• [Trecho do texto]:

━━━━━━━━━━━━━━━━

Em outras palavras, se um “branco” decide ter o cabelo do Bob Marley e se vestir igual a ele, esse “branco” cometeria o “crime de apropriação indébita” da cultura alheia. Até ontem, incorporar os elementos de uma outra cultura sempre foi motivo de orgulho para seus genuínos membros e, em sentido contrário, prova cabal de anti-racismo.

Hoje, ao que parece, alguns negros, que engoliram muita maionese sociológica nos sanduíches de leitura da realidade oferecidos no terminal de ideias universitárias, sentem-se ofendidos ao menor indício de cometimento daquele “crime”. Recentemente, a vítima desse autoritarismo racista foi uma moça que, por fazer tratamento contra um câncer, “ousou” andar no metrô com um turbante na cabeça. Questionada pelo grupo representativo daquele autoritarismo, ela respondeu que a cabeça era dela e, por isso, poderia usar o que bem quisesse.

Depois desse cala-boca, fico a imaginar a reação dessa turma fã de uma “petição de princípio”: dá por demonstrada uma “indevida apropriação cultural” que precisaria ser necessariamente demonstrada. Ou, melhor, não imagino. Apenas me recordo de Millôr, nosso grande filósofo, quando disse que, em momentos de reação, o importante é manter a presença de espírito, embora o ideal fosse a ausência de corpo.

━━━━━━━━━━━━━━━━

• [Dados fornecidos]:
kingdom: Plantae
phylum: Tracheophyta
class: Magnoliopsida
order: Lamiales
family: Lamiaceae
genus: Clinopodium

━━━━━━━━━━━━━━━━

• [Tarefas]:
**1.** No texto sobre apropriação cultural, o que a moça de turbante respondeu ao ser questionada no metrô?
**2.** Prolongue o texto sobre apropriação cultural a partir da última frase apresentada.

• [Respostas]:
**1.** Ela respondeu que a cabeça era dela e que, por isso, poderia usar o que bem quisesse.

**2.**
Ao contrário do que pensa a trupe dessa “apropriação cultural”, a cultura consiste no cuidado e no cultivo do espírito, a dimensão mais radicalmente humana de um indivíduo. Isso implica em dizer que cultura tem a ver com a perfectibilidade humana da pessoa e que vai muito além de aspectos isolados e adjetivos de sua existência. Envolve o avanço do indivíduo rumo a si mesmo: um crescimento virtuoso daquilo que é genuinamente humano no homem.

Nada mais distante do pano de fundo do besteirol da cartilha da “apropriação cultural”: uma espécie de isolacionismo autorreferente e destinado somente aos seus herdeiros genéticos. E nada mais reducionista, porque fecha a oportunidade de conhecimento e apreensão dos aportes de cultivo do espírito humano presentes em todas as principais culturas conhecidas. Inclusive, naquela dos avós e bisavós desse coletivo engajado nesse pensamento carente de suficiência ontológica.

Diante dessas circunstâncias, meu orientador sempre diz ser possível imaginar que uma preocupação central dos intelectuais – de quem, no frigir dos ovos, espera-se que enxerguem mais longe e pensam mais profundamente – seria com a manutenção das fronteiras que separam a civilização da barbárie, cujas linhas têm se mostrado tênues e confusas nos últimos anos.

Gostaria de poder crer nisso, mas não se fazem mais intelectuais como antigamente. Muitos deles resolveram abraçar as causas do barbarismo em suas mais variadas facetas, como no caso da dita “apropriação cultural”, que mais lembra um estado “cultural” hobesiano. Esqueceram que a cultura, quando eleva o espírito humano, seja de que povo for e mesmo em seus elementos mais intuitivos, é sempre distinção e nobreza.

E a nobreza obriga, como dizem os franceses, no sentido de se buscar um compromisso inescusável de diálogo com as melhores e mais perenes contribuições culturais da humanidade, expressão e descobrimento, na ordem existencial, do verdadeiro, do bom, do belo e do uno.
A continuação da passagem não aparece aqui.